** REQUIRED WORK **
Your copy should hold only the lines from the one containing "co-working space, dan ruang" through the final line of the entries, exactly as written, with no pictures.

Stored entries
•••••

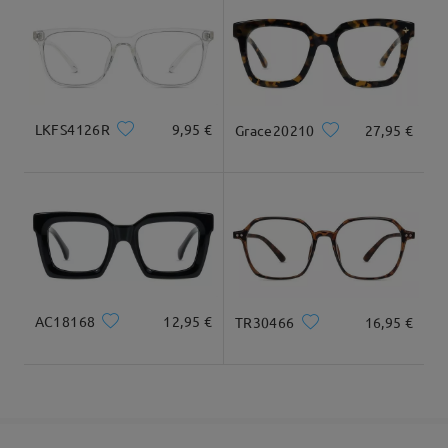
cuadrada y redonda
20cm/7.8plg.
22cm/8.6plg.
Llegado
Dimensiones
LKFS4126R
9,95 €
Grace20210
27,95 €
Ancho Total
Longitud de Patillas
124mm/ 4.88plg.
145mm/ 5.71plg.
AC18168
12,95 €
TR30466
16,95 €
Ancho de Cristal
Altura de Cristal
Ancho de Puente
51mm/ 2.01plg.
45mm/ 1.77plg.
17mm/ 0.67plg.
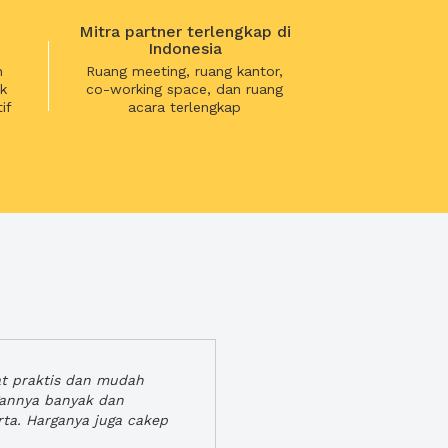
Mitra partner terlengkap di
Indonesia
n
Ruang meeting, ruang kantor,
k
co-working space, dan ruang
if
acara terlengkap
at praktis dan mudah
gannya banyak dan
rta. Harganya juga cakep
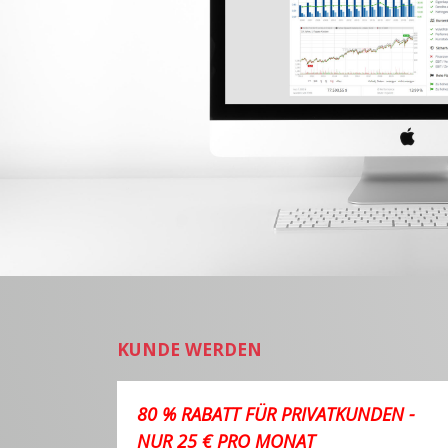
KUNDE WERDEN
80 % RABATT FÜR PRIVATKUNDEN -
NUR 25 € PRO MONAT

•••••

** WRITTEN REPLY **
co-working space, dan ruang
if
acara terlengkap
at praktis dan mudah
gannya banyak dan
rta. Harganya juga cakep
KUNDE WERDEN
80 % RABATT FÜR PRIVATKUNDEN -
NUR 25 € PRO MONAT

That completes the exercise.